During the same period, Texmaco manufactured 1,967 freight cars and maintained a robust order book valued at ₹7,459.7 crores, underscoring its strong market position and growth trajectory.

On July 25th, Texmaco disclosed that it has agreed to acquire the entire shareholding of Jindal Rail & Infrastructure Limited (“JRIL”) for a cash consideration of Rs. 615 crores, subject to certain closing adjustments.

The Enterprise Value of JRIL is Rs. 687 crores, and the transaction represents an FY 2024 EV/EBITDA multiple of 8.1x. Although definitive agreements have been executed, the transaction is subject to certain conditions precedent for closing, which are expected to be completed within 45 days of the announcement.

This acquisition marks a significant milestone in Texmaco’s journey to expand its strategic capabilities and market presence, positioning the Company for sustained growth and innovation in the railway manufacturing industry.

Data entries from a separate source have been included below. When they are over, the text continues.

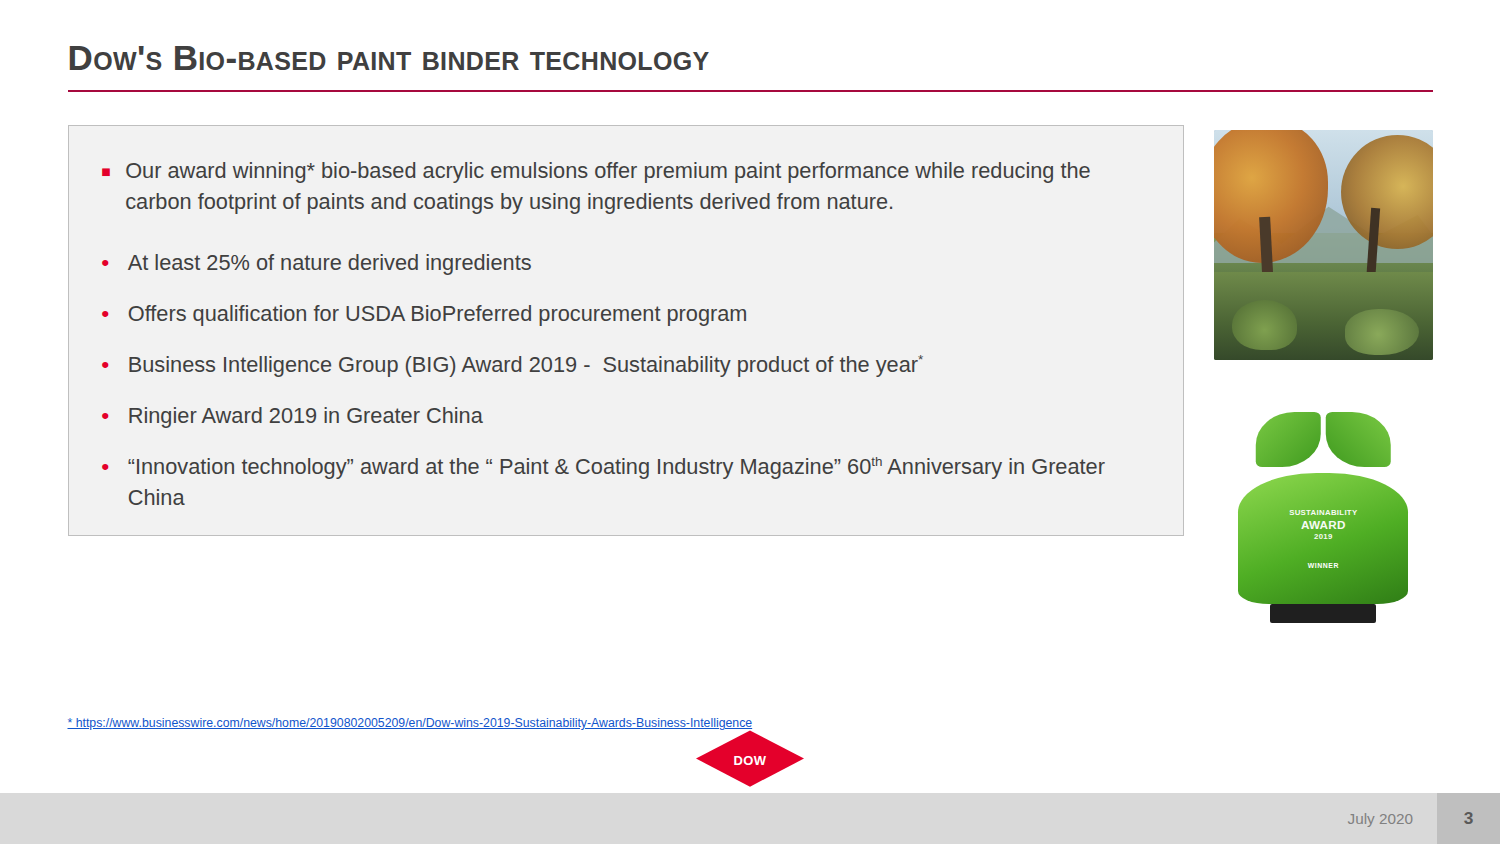Dow's Bio-based paint binder technology
■
Our award winning* bio-based acrylic emulsions offer premium paint performance while reducing the carbon footprint of paints and coatings by using ingredients derived from nature.
•At least 25% of nature derived ingredients
•Offers qualification for USDA BioPreferred procurement program
•Business Intelligence Group (BIG) Award 2019 - Sustainability product of the year*
•Ringier Award 2019 in Greater China
•“Innovation technology” award at the “ Paint & Coating Industry Magazine” 60th Anniversary in Greater China
Sustainability Award 2019
WINNER
* https://www.businesswire.com/news/home/20190802005209/en/Dow-wins-2019-Sustainability-Awards-Business-Intelligence
Dow ®
July 2020 3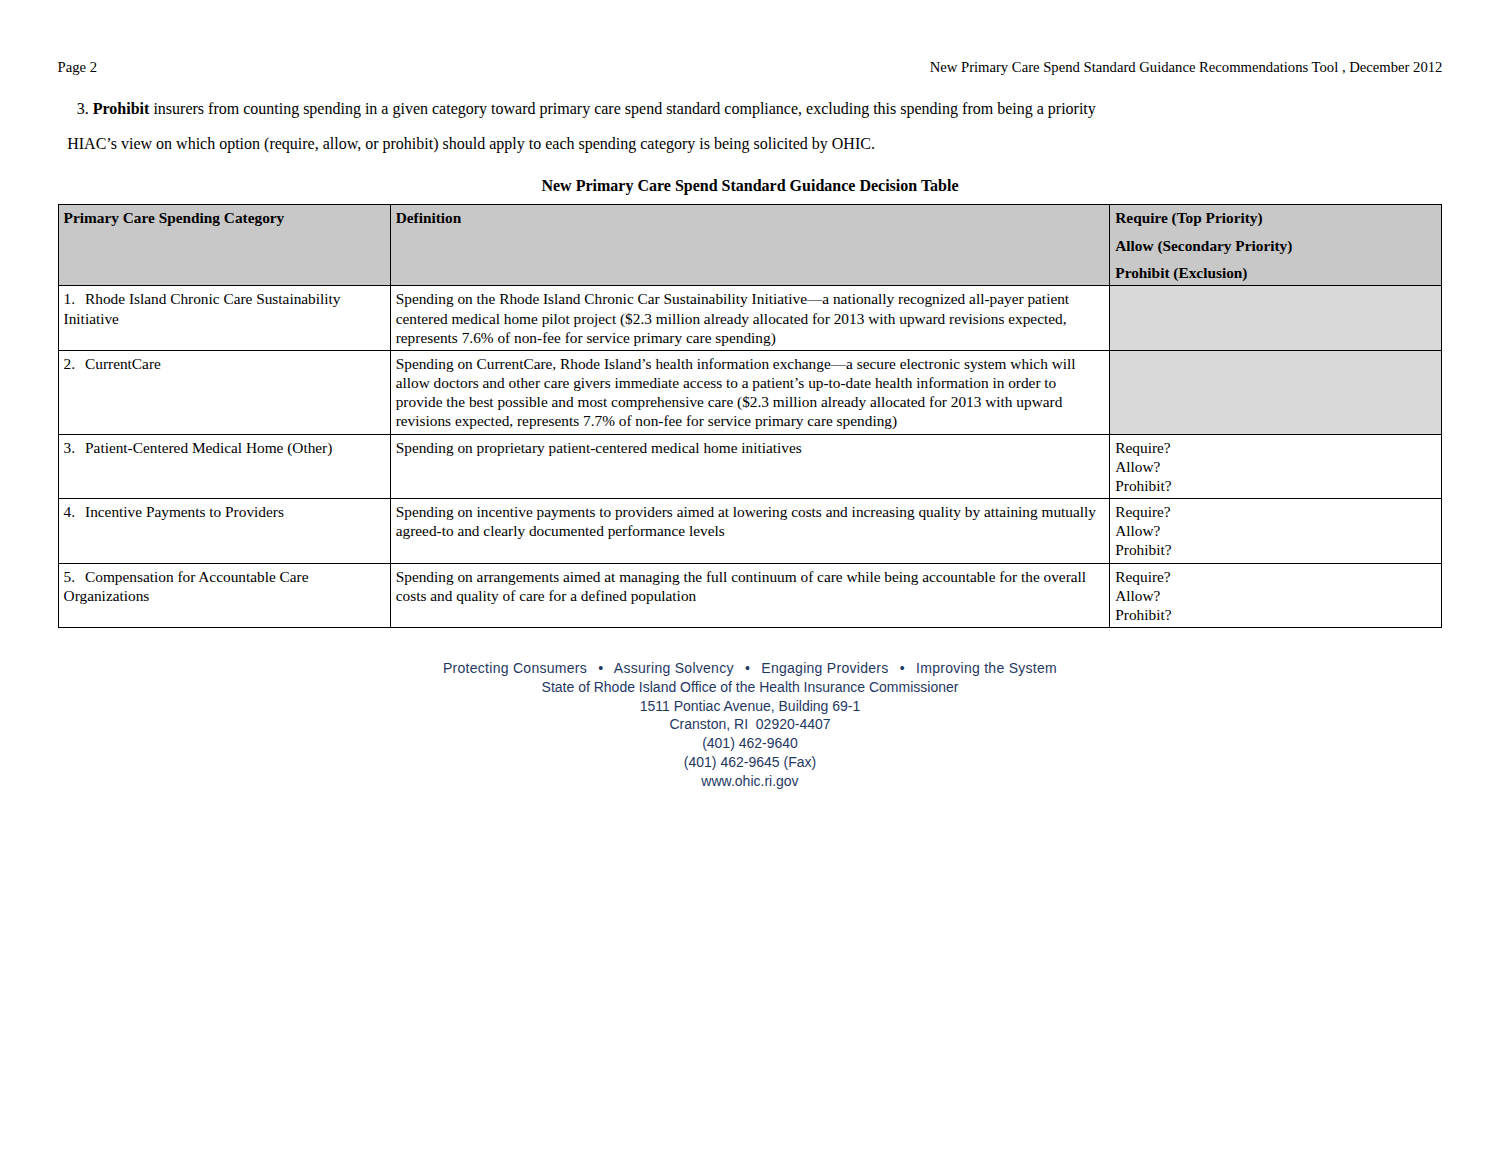Page 2
New Primary Care Spend Standard Guidance Recommendations Tool , December 2012
Prohibit insurers from counting spending in a given category toward primary care spend standard compliance, excluding this spending from being a priority
HIAC’s view on which option (require, allow, or prohibit) should apply to each spending category is being solicited by OHIC.
New Primary Care Spend Standard Guidance Decision Table
| Primary Care Spending Category | Definition | Require (Top Priority) Allow (Secondary Priority) Prohibit (Exclusion) |
| --- | --- | --- |
| 1. Rhode Island Chronic Care Sustainability Initiative | Spending on the Rhode Island Chronic Car Sustainability Initiative—a nationally recognized all-payer patient centered medical home pilot project ($2.3 million already allocated for 2013 with upward revisions expected, represents 7.6% of non-fee for service primary care spending) | |
| 2. CurrentCare | Spending on CurrentCare, Rhode Island’s health information exchange—a secure electronic system which will allow doctors and other care givers immediate access to a patient’s up-to-date health information in order to provide the best possible and most comprehensive care ($2.3 million already allocated for 2013 with upward revisions expected, represents 7.7% of non-fee for service primary care spending) | |
| 3. Patient-Centered Medical Home (Other) | Spending on proprietary patient-centered medical home initiatives | Require? Allow? Prohibit? |
| 4. Incentive Payments to Providers | Spending on incentive payments to providers aimed at lowering costs and increasing quality by attaining mutually agreed-to and clearly documented performance levels | Require? Allow? Prohibit? |
| 5. Compensation for Accountable Care Organizations | Spending on arrangements aimed at managing the full continuum of care while being accountable for the overall costs and quality of care for a defined population | Require? Allow? Prohibit? |
Protecting Consumers • Assuring Solvency • Engaging Providers • Improving the System
State of Rhode Island Office of the Health Insurance Commissioner
1511 Pontiac Avenue, Building 69-1
Cranston, RI 02920-4407
(401) 462-9640
(401) 462-9645 (Fax)
www.ohic.ri.gov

Commenting on the performance, Indrajit Mookerjee, Executive Director and Vice Chairman, said “We are thrilled to report record Q1 FY2025 results, with the highest-ever Q1 Revenue from Operations at ₹891.7 crores, a 35.8% year-on-year increase. EBITDA surged 62% to ₹97.1 crores, achieving a 10.9% margin, while PAT rose 176% to ₹40.2 crores, with a 4.5% margin. Our recent acquisition of Jindal Rail & Infrastructure Limited for ₹615 crores, expected to close soon, will significantly bolster our capabilities and market presence, driving sustained growth and innovation.”